In the immediate post-war period Johnstone had great success riding French-trained horses in major British races. Between 1947 and 1956 he won the 1000 Guineas on Imprudence and Camaree, the Derby on My Love, Galcador and Lavandin, the Epsom Oaks on Imprudence, Asmena and Sun Cap and the St Leger on Scratch and Talma. In France he won a second Arc de Triomphe on Sica Boy in 1954. Arguably the best horse he rode however was Sayani on whom he won the Cambridgeshire Handicap in 1946.

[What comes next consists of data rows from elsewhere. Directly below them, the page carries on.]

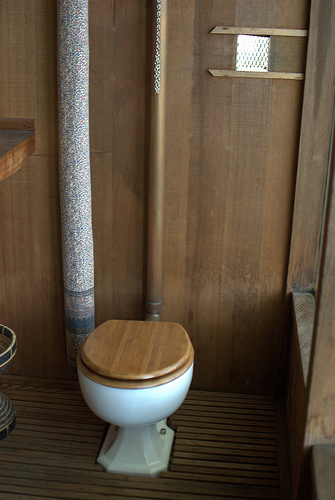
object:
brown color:
[260, 238, 276, 292]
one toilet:
[75, 306, 195, 477]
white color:
[107, 387, 131, 412]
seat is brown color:
[177, 361, 188, 378]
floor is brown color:
[240, 470, 292, 500]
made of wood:
[191, 389, 209, 409]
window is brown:
[277, 7, 335, 434]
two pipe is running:
[51, 1, 171, 319]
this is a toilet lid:
[75, 319, 193, 382]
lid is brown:
[106, 328, 153, 366]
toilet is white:
[105, 395, 165, 426]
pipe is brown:
[144, 10, 171, 297]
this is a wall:
[190, 10, 311, 309]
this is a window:
[284, 0, 331, 466]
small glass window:
[234, 31, 270, 73]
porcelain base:
[95, 421, 180, 474]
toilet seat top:
[77, 305, 191, 381]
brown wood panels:
[84, 371, 183, 391]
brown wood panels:
[189, 456, 227, 473]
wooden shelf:
[0, 110, 43, 191]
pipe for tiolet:
[54, 7, 99, 339]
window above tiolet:
[239, 34, 249, 50]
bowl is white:
[73, 350, 191, 477]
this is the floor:
[8, 377, 48, 422]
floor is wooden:
[1, 467, 80, 497]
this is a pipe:
[143, 0, 175, 316]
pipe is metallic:
[58, 1, 96, 330]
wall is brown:
[89, 9, 129, 52]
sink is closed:
[69, 316, 197, 480]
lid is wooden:
[95, 348, 111, 369]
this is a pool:
[0, 302, 30, 443]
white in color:
[170, 381, 185, 404]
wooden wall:
[207, 82, 292, 111]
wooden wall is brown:
[167, 99, 183, 314]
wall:
[125, 83, 150, 271]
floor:
[209, 400, 256, 435]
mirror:
[235, 33, 269, 72]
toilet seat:
[75, 313, 204, 397]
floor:
[3, 435, 314, 500]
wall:
[4, 4, 58, 337]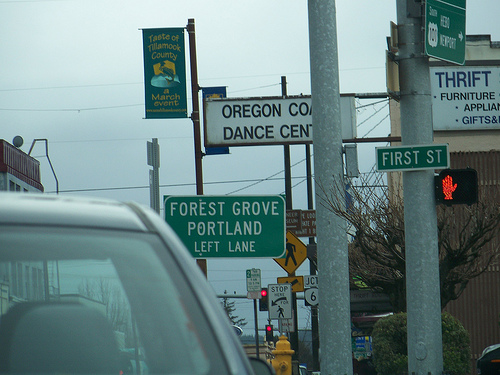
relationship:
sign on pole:
[376, 144, 450, 173] [396, 0, 444, 374]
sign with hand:
[436, 170, 479, 203] [440, 175, 457, 199]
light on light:
[261, 289, 267, 296] [261, 291, 267, 296]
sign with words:
[162, 194, 287, 260] [171, 202, 278, 251]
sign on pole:
[207, 98, 311, 141] [203, 93, 312, 148]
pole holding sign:
[396, 0, 444, 374] [376, 144, 450, 173]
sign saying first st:
[376, 144, 450, 173] [383, 151, 443, 168]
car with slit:
[0, 191, 248, 373] [123, 202, 158, 234]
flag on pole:
[143, 28, 187, 120] [187, 17, 208, 264]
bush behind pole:
[442, 312, 478, 374] [396, 0, 444, 374]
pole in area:
[280, 76, 299, 373] [2, 0, 498, 373]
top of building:
[0, 141, 44, 235] [0, 142, 45, 192]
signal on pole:
[436, 170, 479, 203] [396, 0, 444, 374]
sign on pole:
[143, 28, 187, 120] [187, 17, 208, 264]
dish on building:
[14, 134, 24, 148] [0, 142, 45, 192]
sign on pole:
[247, 269, 261, 301] [253, 298, 261, 364]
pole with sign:
[396, 0, 444, 374] [423, 1, 468, 65]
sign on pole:
[423, 1, 468, 65] [396, 0, 444, 374]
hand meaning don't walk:
[440, 175, 457, 199] [436, 170, 479, 203]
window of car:
[0, 225, 230, 373] [0, 191, 248, 373]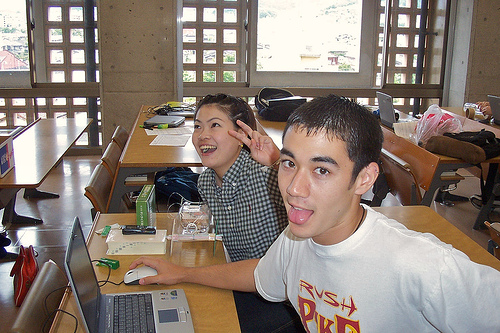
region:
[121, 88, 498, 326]
two people setting at a desk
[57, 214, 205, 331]
a laptop is sitting on a desk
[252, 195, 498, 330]
the man's t-shirt is white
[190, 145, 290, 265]
she is wearing a checkered shirt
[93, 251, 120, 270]
a green pack of gum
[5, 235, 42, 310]
a red bag sitting on the floor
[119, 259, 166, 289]
the mouse is white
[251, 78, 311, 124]
a black backpack and notebook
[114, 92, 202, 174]
the desk is brown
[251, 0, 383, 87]
a window in the wall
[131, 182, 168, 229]
green and white box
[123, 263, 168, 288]
white computer mouse with black spot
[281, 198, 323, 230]
boy's orange tongue hanging out of his mouth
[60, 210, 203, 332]
tan laptop with black keys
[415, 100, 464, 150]
white plastic bag with pink clothing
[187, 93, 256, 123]
girl's braided black hair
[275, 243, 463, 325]
man's white tee shirt with red marking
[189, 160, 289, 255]
girl's blue and white checkered plait shirt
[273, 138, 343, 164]
man's bushy black eyebrows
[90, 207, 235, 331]
tan shiny wood desk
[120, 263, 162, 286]
Computer mouse in hand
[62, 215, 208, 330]
Laptop computer on desk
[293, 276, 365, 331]
Words printed on t-shirt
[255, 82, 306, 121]
Backpack on desk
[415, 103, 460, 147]
Plastic bag of stuff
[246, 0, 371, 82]
Window letting light in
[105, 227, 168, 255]
Thick book resting on desk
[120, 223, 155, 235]
Cell phone on book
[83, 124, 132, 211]
Chairs pushed into desk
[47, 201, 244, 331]
Desk being used for studies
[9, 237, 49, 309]
a red bag on the floor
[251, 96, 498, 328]
a boy in a white tshirt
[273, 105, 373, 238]
young man with tongue sticking out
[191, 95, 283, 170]
a young girl throwing up the peace sign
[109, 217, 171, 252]
a cell phone sitting on a book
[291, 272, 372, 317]
the word rush in red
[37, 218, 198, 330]
a mouse hooked up to a laptop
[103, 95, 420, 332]
two people sitting at a desk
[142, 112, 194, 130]
a closed laptop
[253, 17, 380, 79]
sun shining bright in the window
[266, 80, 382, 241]
young man sticking out tongue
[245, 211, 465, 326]
white T-shirt with red and yellow words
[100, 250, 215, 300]
hand holding computer mouse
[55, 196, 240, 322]
open laptop on long table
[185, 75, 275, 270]
woman with two raised fingers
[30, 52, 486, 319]
classroom with two students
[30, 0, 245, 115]
grid pattern on side of building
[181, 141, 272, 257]
young woman wearing plaid shirt with collar buttons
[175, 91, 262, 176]
woman looking upward with open mouth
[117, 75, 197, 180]
closed laptops and papers on table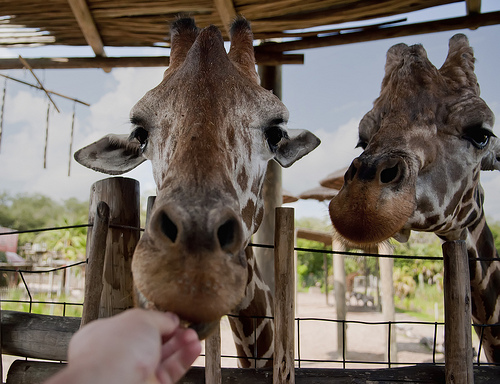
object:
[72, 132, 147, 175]
ear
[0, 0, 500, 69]
roof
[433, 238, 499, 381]
wall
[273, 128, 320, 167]
ear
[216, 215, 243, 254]
nostril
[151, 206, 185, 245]
nostril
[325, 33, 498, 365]
giraffes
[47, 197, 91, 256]
trees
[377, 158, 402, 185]
nostrils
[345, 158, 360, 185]
nostrils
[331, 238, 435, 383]
fence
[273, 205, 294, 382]
pole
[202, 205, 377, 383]
fence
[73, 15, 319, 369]
giraffe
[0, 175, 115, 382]
fence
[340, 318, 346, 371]
wire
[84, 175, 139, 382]
pole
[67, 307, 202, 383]
hand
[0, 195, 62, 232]
tree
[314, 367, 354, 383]
dirt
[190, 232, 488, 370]
path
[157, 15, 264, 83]
horns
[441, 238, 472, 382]
posts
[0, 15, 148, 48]
structure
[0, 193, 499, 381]
area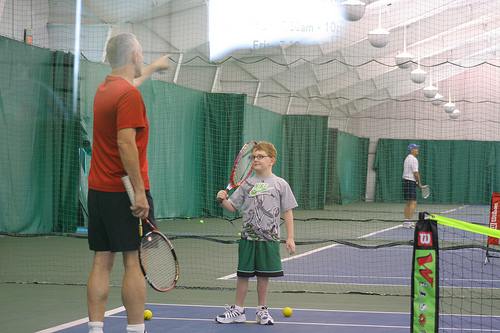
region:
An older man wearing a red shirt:
[68, 29, 171, 329]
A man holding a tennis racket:
[82, 30, 190, 331]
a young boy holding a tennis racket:
[199, 122, 310, 329]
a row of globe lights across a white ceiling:
[321, 2, 465, 127]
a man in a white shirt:
[375, 132, 434, 235]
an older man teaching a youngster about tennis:
[65, 25, 320, 330]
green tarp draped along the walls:
[3, 26, 499, 228]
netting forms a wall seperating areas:
[3, 3, 499, 330]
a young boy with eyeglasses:
[189, 129, 316, 326]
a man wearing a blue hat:
[397, 142, 425, 170]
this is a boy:
[204, 133, 307, 323]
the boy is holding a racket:
[214, 137, 254, 196]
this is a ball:
[279, 303, 297, 318]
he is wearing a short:
[241, 247, 282, 272]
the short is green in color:
[234, 237, 279, 269]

Johntone regarded his Derby win on My Love as his greatest achievement. He rode in the United States but did not enjoy the experience, commenting "There's no atmosphere. As far as I can make out, people go to races in America to eat sandwiches and hot dogs and to bet on a number".

==Riding style==
Johntone was known for his judgment of pace and mastery of waiting tactics. He acquired the nickname "The Crocodile" because "he comes from behind and eats you up". He was also reluctant to use the whip on horses who were already beaten, which led to accusations of a lack of effort. He defended himself by saying "If the owner wants me to place, I’ll try. But I don't like to ride a horse into the ground for nothing".

==Later life==
Johnstone retired from riding to become a trainer. He died in Paris on 29 April 1964 after suffering a heart attack at Le Tremblay racecourse.

==Personal life==
Johnstone was married twice. In June 1925 he married Ruby Isabel Hornery-Ford but their partnership was short-lived. In 1940 he married Marie Marcelle Augustine Goubé, a former dancer at the Folies Bergere. His second marriage lasted until his death although he also carried on a long-term relationship with a mistress, Margo Winnick.